I look forward to the future. I think it will be great!
I’m only a little nervous of the transition but if the DB version is just as solid as the current version of Logseq, then I’m completely sold! I can’t think of not having Logseq in my life
Afaik the DB version is much more stable than the current version because we’ve been focusing on avoiding any issue that can result in data invalidation, we’ll also try our best to reduce any issues that can lead to data loss.
This doesn’t work for the db version because the graph data is stored as key-value pairs (id->serialized node in a tree) in a table, the safe way to update contents might likes this:
with the current implementation, if I modify a template or a custom command I can’t have all templates in the markdown-based “db” updated accordingly (if even for an additional property I inserted in a template block). With VSCode it’s quite easy to do regex and to refactor any amount of complex find and replace stuff. I wish -but don’t hold my breath- that Logseq will have an easy way for users to do regex outside of advanced queries (like right in the Search - Ctrl+k - command or in some sort of visual query builder geared towards non devs…

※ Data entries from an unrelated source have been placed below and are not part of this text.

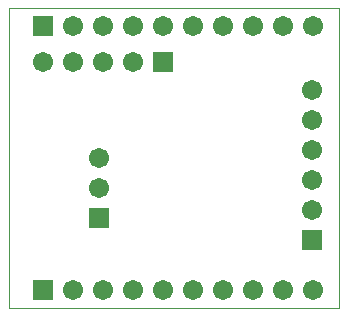
<source format=gbs>
G04 Layer_Color=16711935*
%FSLAX25Y25*%
%MOIN*%
G70*
G01*
G75*
%ADD16C,0.00394*%
%ADD27C,0.06706*%
%ADD28R,0.06706X0.06706*%
%ADD29R,0.06706X0.06706*%
D16*
X0Y0D02*
Y100000D01*
X110000D01*
Y0D02*
Y100000D01*
X0Y0D02*
X110000D01*
D27*
X30000Y50000D02*
D03*
Y40000D02*
D03*
X41500Y82000D02*
D03*
X31500D02*
D03*
X21500D02*
D03*
X11500D02*
D03*
X101000Y72500D02*
D03*
Y62500D02*
D03*
Y52500D02*
D03*
Y42500D02*
D03*
Y32500D02*
D03*
X31500Y94000D02*
D03*
X101500D02*
D03*
X91500D02*
D03*
X81500D02*
D03*
X71500D02*
D03*
X61500D02*
D03*
X51500D02*
D03*
X41500D02*
D03*
X21500D02*
D03*
X31500Y6000D02*
D03*
X101500D02*
D03*
X91500D02*
D03*
X81500D02*
D03*
X71500D02*
D03*
X61500D02*
D03*
X51500D02*
D03*
X41500D02*
D03*
X21500D02*
D03*
D28*
X30000Y30000D02*
D03*
X101000Y22500D02*
D03*
D29*
X51500Y82000D02*
D03*
X11500Y94000D02*
D03*
Y6000D02*
D03*
M02*

</source>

Thanks for your quick reply!
I have no idea that whether i can be catorized as “actve contributors” (2 PRs, 1 merged and 1 WIP) or not, But as a heavy user of logseq, I really want to participate in early testing and am willing to explore and fix problems encountered during testing.
I’m also very excited for the DB version as the improved stability will be very welcome. But as referenced in another comment, I’m a bit worried about lock-in. Will the new database be open source and allow for SQL queries? What’s the reason Logseq couldn’t go with a solution like SQLite?
Also, regarding sync, will that be one of the paywalled features that “rely on [Logseq] servers”? I’m wondering if there will be options for third-party syncing, possibly similar to how Joplin implements it (offering people the ability to host their own notes or pay to use Joplin Cloud). Or will people looking for free syncing have to stick with the markdown version?